Why Technology Favors Tyranny - rbanffy
https://www.theatlantic.com/amp/article/568330/#click=https://t.co/sGVm38xCIN?single_page=true
======
CM30
Interesting article, though I've got a few criticisms of it as well as related
points I feel it missed out on.

1\. AI won't necessarily replace humans because the success of a business
isn't always dependent on an 'objective' metric like price or technical
quality. For example, branding is often more important to the success of a
product or business than the actual objective properties of the product is,
especially in the world of film/tv/video games/music/etc. Disney won't lose
sleep to an upstart creating a Star Wars or Mickey Mouse competitor with
AI/machine learning, and Nintendo won't see Mario/Zelda/Pokemon lose
popularity to AI generated rivals. Same goes on smaller scale with YouTubers,
Twitch streamers, etc. Their fanbase likes them because of who they are, not
just some objective quality about their work.

So in that sense, I feel it may be likely we get an artist/brand economy when
AI takes over, where the only way to succeed is to market yourself/your
character/world.

I also feel businesses based on location aren't going to be too threatened by
AI for the time being either. Objectively, the shops at an
airport/station/wherever are terrible, and offer worse wares at higher prices
than their competitors.

But they still make a ton of money, because for many people 'something edible
now' is more important than 'something better in 20 minutes or so'. People are
lazy and impatient, so there will always be an audience for convenience,
regardless of better options in existence.

So in that sense, it's doubtable that AI will put everyone out of work, simply
because people aren't purely rational creatures using quality and price as the
only important thing they look for in a product or service.

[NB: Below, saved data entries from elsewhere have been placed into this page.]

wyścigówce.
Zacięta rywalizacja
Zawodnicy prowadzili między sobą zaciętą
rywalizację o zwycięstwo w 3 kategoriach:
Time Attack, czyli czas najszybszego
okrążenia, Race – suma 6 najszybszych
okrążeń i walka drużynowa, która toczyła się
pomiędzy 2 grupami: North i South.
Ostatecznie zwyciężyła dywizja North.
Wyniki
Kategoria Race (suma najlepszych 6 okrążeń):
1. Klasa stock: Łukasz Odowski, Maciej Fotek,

2\. The flipside of authoritarianism and technology is that any technology
used by tyrants and those already with power can be easily turned against them
by their opponents too, especially if cyber security doesn't get much better
than it is today.

This has both a good and a bad side. On the good one, well it means the
rebels/revolution/whatever will be able to literally hijack the military that
the powerful are using to try and supress them. Or that peacekeeping forces
can basically shut down a dictatorship's army there and then, or cripple their
entire 'society' altogether.

At the same time however, it also means a small group or individual without
any popular support could also take over societies themselves.

Which in turn brings me to the depressing point that all negative futurism
articles fail to make clear. Namely:

Technology makes it possible to rule with a zero percent approval rating.

[https://tvtropes.org/pmwiki/pmwiki.php/Main/ZeroPercentAppro...](https://tvtropes.org/pmwiki/pmwiki.php/Main/ZeroPercentApprovalRating)

That's the scary thing about its effects on governments and power. The more
advanced technology gets, the less a tyrant needs to be loved or even
tolerated by the population to hold onto power.

Either way, the article's got some good points, and I definitely feel we
should planning for these issues before they're too late.